Firstly, note that the abelian groups of order 12 are $\mathbb{Z}_6\times \mathbb{Z}_2$ and $\mathbb{Z}_{12}$. The first one has only 2 elements of order 3, so there is only one subgroup of order 3. The second one has only one subgroup for each divisor of 12 since is cyclic (see this property in reference (*)). Thus our group is not abelian, that is to say, is isomorphic to the dihedral group $D_6$, the alternating group $A_4$ or the dicyclic group $\text{Dic}_3$.
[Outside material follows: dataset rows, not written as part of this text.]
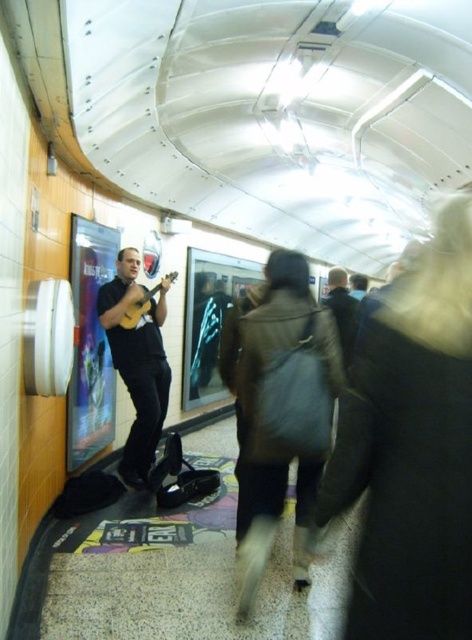
Question: Is matte black ukulele at left to the right of dark brown leather jacket at center from the viewer's perspective?

Choices:
 (A) yes
 (B) no

Answer: (B)

Question: Which of the following is the closest to the observer?

Choices:
 (A) (132, 348)
 (B) (344, 307)

Answer: (A)

Question: Is matte black ukulele at left in front of yellow matte guitar at left?

Choices:
 (A) no
 (B) yes

Answer: (B)

Question: Does dark brown leather jacket at center lie behind yellow matte guitar at left?

Choices:
 (A) no
 (B) yes

Answer: (A)

Question: Which point is farther from the camera taking this photo?

Choices:
 (A) pyautogui.click(x=103, y=308)
 (B) pyautogui.click(x=337, y=288)

Answer: (B)

Question: Among these points, which one is nearest to the camera?

Choices:
 (A) (121, 454)
 (B) (331, 269)
 (C) (159, 284)

Answer: (A)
Now, we consider the action of $G$ given by $$\begin{equation*} \begin{split} \phi : G & \to \text{Bijection}(X)=S_4 \\ g &\mapsto \overline{g} \end{split} \end{equation*}$$ where $X=G/R_H$ and $R_H$ is the equivalence relation which induces the right coset on a subgroup H, and $$\begin{equation*} \begin{split} \overline{g}: X & \to X \\ Hx &\mapsto Hxg \end{split} \end{equation*}$$ It's easy to check that $\overline{g}$ is bijective and its inverse is $$\begin{equation*} \begin{split} \overline{g}^{-1}: X & \to X \\ Hy &\mapsto Hxg^{-1} \end{split} \end{equation*}$$ Also, it's easy to check it's in fact an action. Now, we observe that $\text{ker}\phi \subset H$ because each element $u\in \text{ker}\phi$ verifies that $$H=\overline{u}(H)=Hu,$$ so $u\in H$. In particular, $\text{ker}\phi \subsetneq G$ and, as $\text{ker}\phi \vartriangleleft G$, we deduce that if $\phi$ is not injective the group $G$ is not simple.
In our case, as $\text{ord}(H)=3$, we have two options: $\text{ker}\phi=\text{id}$ or $\text{ker}\phi=H$ (because groups of prime order haven't got any proper subgroup)
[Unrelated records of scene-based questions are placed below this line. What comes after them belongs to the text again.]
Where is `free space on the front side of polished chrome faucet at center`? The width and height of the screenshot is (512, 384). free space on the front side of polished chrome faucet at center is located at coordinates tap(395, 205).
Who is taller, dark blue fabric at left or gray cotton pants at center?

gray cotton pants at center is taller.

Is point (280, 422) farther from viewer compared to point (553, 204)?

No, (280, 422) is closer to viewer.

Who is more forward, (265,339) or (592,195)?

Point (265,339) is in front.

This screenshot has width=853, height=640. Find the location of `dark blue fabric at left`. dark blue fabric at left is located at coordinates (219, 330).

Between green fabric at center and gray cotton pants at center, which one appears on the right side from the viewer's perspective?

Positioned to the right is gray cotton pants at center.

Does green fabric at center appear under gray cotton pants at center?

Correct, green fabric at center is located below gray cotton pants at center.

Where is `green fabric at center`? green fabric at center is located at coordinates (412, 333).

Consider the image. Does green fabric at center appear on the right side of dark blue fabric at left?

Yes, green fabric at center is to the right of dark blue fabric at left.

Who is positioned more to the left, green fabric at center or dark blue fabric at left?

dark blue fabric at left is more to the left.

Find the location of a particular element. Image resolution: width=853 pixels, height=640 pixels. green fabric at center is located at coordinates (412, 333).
If $\text{ker}\phi=H$, then $H$ is the unique $3$-Sylow subgroup (because it's normal), and that contradicts the fact that $G$ has $4$ $3$-Sylow subgroups. Then, $\text{ker}\phi=\text{id}$. This case corresponds with the alternating group $A_4$. In fact, this is unique subgroup of order 12 of $S_4$.
(*) In a finite cyclic group there is only one subgroup of order $k$.